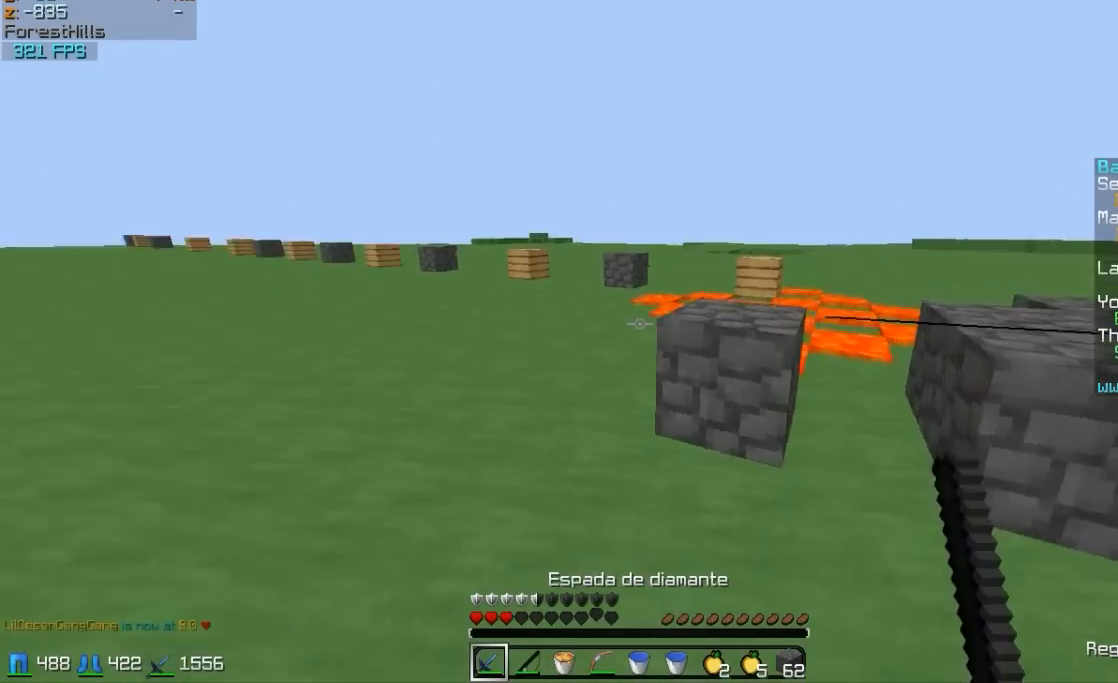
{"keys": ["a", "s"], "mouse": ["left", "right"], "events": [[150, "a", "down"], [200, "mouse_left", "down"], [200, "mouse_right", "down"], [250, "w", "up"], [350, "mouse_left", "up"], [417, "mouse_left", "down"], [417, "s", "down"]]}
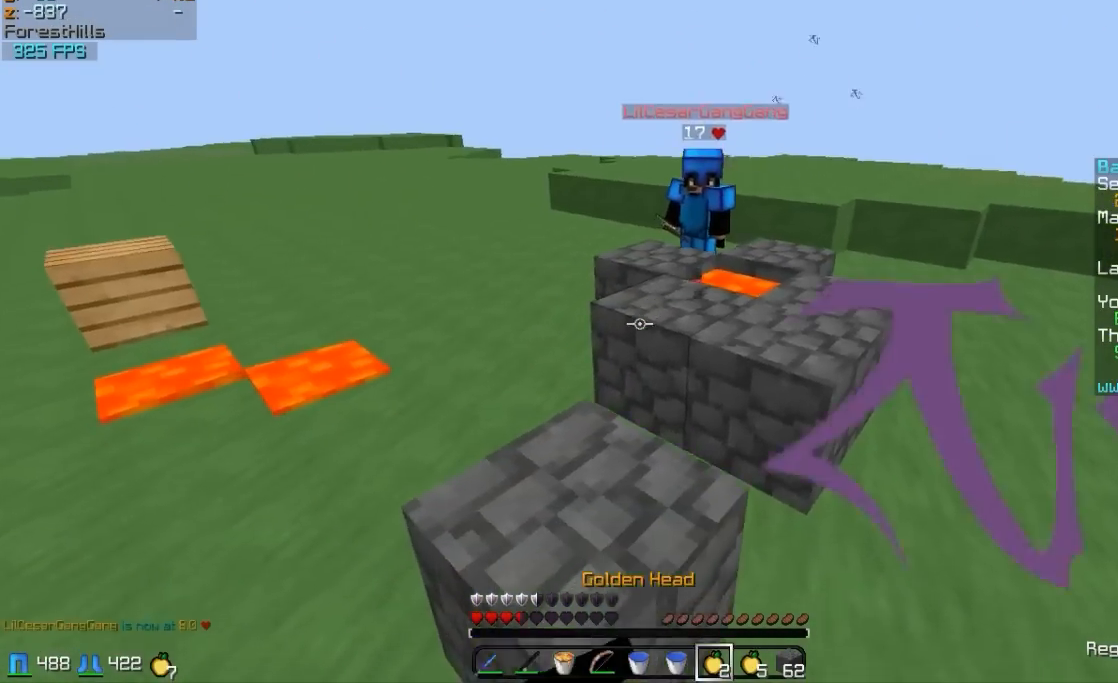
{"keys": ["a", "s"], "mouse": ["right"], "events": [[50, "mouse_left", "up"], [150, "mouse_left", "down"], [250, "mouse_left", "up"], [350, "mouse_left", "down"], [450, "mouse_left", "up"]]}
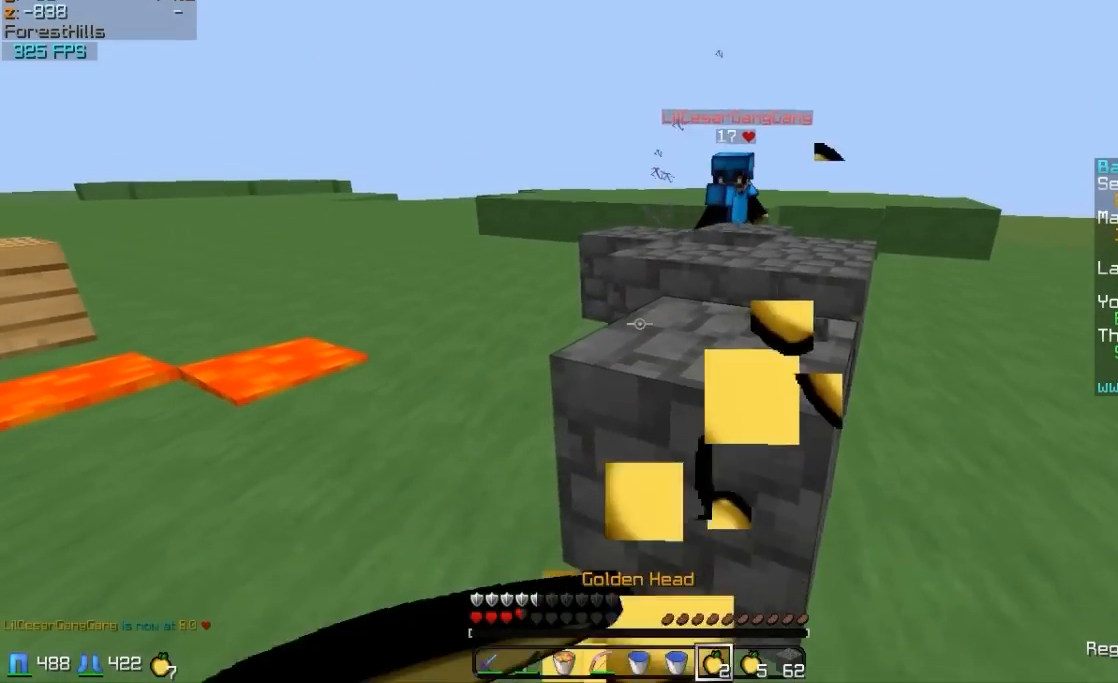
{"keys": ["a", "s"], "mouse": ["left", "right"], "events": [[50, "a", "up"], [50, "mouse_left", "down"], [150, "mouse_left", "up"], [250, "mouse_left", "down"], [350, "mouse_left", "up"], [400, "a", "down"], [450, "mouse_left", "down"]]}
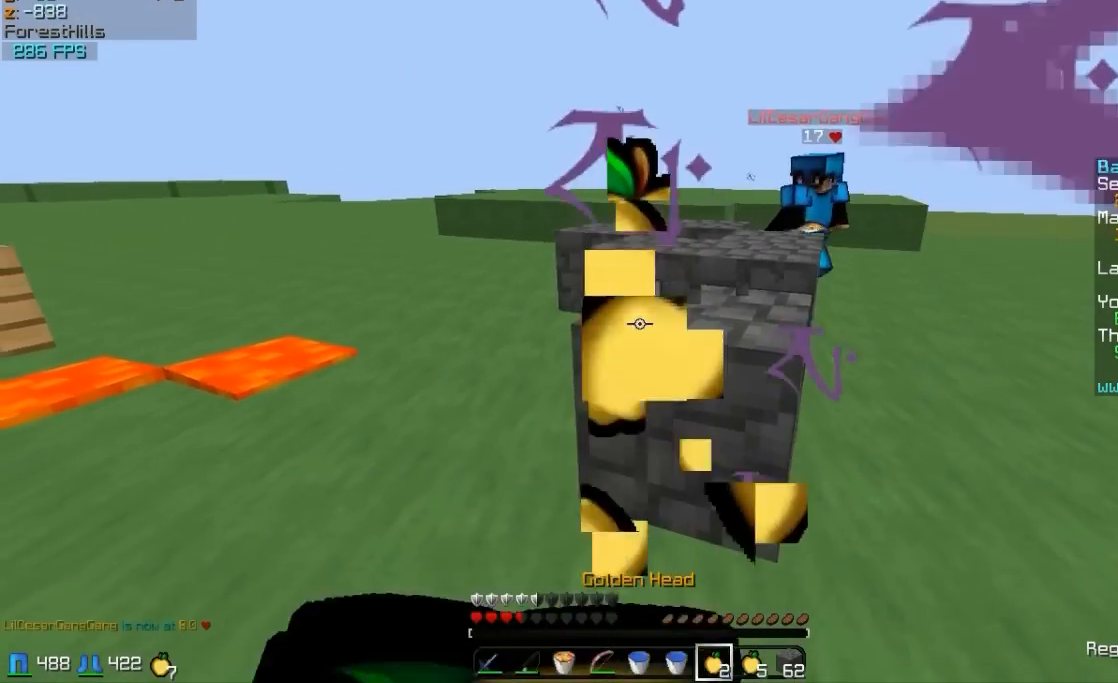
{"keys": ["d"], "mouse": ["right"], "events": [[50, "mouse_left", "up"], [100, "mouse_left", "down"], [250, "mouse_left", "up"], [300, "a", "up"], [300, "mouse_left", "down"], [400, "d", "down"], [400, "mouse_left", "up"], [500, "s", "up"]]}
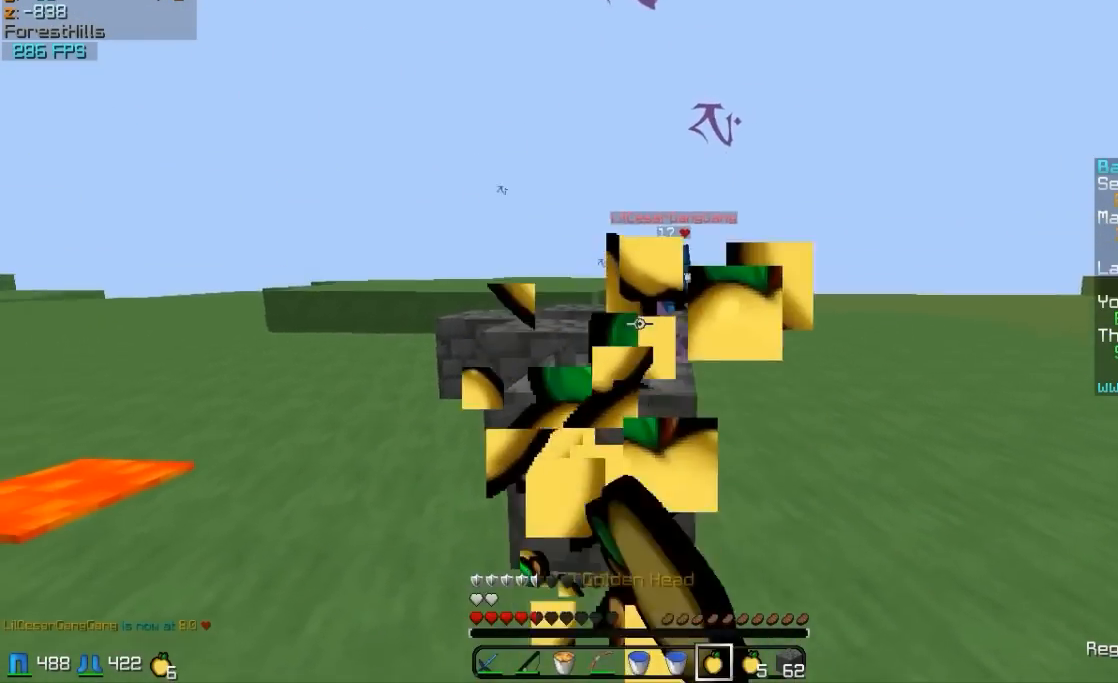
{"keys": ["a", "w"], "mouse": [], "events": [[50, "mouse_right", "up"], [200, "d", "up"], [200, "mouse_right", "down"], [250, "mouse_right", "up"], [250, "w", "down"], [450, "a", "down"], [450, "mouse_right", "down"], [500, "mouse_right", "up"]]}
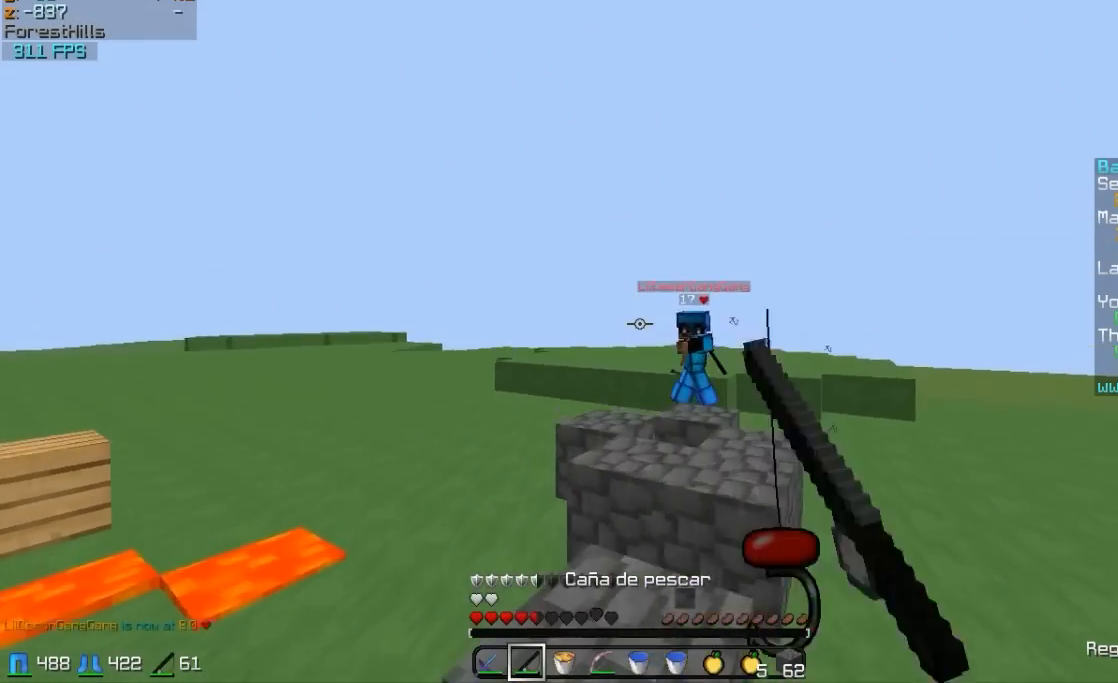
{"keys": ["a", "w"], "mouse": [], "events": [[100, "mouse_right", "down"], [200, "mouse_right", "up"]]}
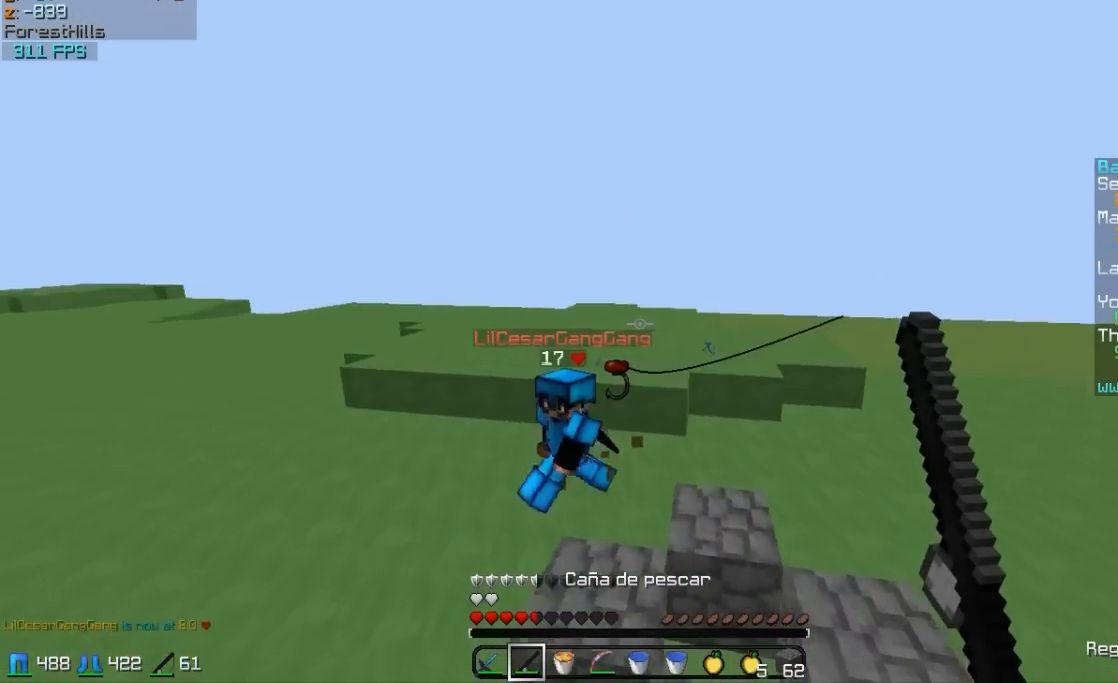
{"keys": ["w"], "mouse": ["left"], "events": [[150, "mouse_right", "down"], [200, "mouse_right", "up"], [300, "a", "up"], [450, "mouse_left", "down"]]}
****************
Your answer must be an exact copy of the records, without the pictures.

{"keys": ["a", "s"], "mouse": ["left", "right"], "events": [[150, "a", "down"], [200, "mouse_left", "down"], [200, "mouse_right", "down"], [250, "w", "up"], [350, "mouse_left", "up"], [417, "mouse_left", "down"], [417, "s", "down"]]}
{"keys": ["a", "s"], "mouse": ["right"], "events": [[50, "mouse_left", "up"], [150, "mouse_left", "down"], [250, "mouse_left", "up"], [350, "mouse_left", "down"], [450, "mouse_left", "up"]]}
{"keys": ["a", "s"], "mouse": ["left", "right"], "events": [[50, "a", "up"], [50, "mouse_left", "down"], [150, "mouse_left", "up"], [250, "mouse_left", "down"], [350, "mouse_left", "up"], [400, "a", "down"], [450, "mouse_left", "down"]]}
{"keys": ["d"], "mouse": ["right"], "events": [[50, "mouse_left", "up"], [100, "mouse_left", "down"], [250, "mouse_left", "up"], [300, "a", "up"], [300, "mouse_left", "down"], [400, "d", "down"], [400, "mouse_left", "up"], [500, "s", "up"]]}
{"keys": ["a", "w"], "mouse": [], "events": [[50, "mouse_right", "up"], [200, "d", "up"], [200, "mouse_right", "down"], [250, "mouse_right", "up"], [250, "w", "down"], [450, "a", "down"], [450, "mouse_right", "down"], [500, "mouse_right", "up"]]}
{"keys": ["a", "w"], "mouse": [], "events": [[100, "mouse_right", "down"], [200, "mouse_right", "up"]]}
{"keys": ["w"], "mouse": ["left"], "events": [[150, "mouse_right", "down"], [200, "mouse_right", "up"], [300, "a", "up"], [450, "mouse_left", "down"]]}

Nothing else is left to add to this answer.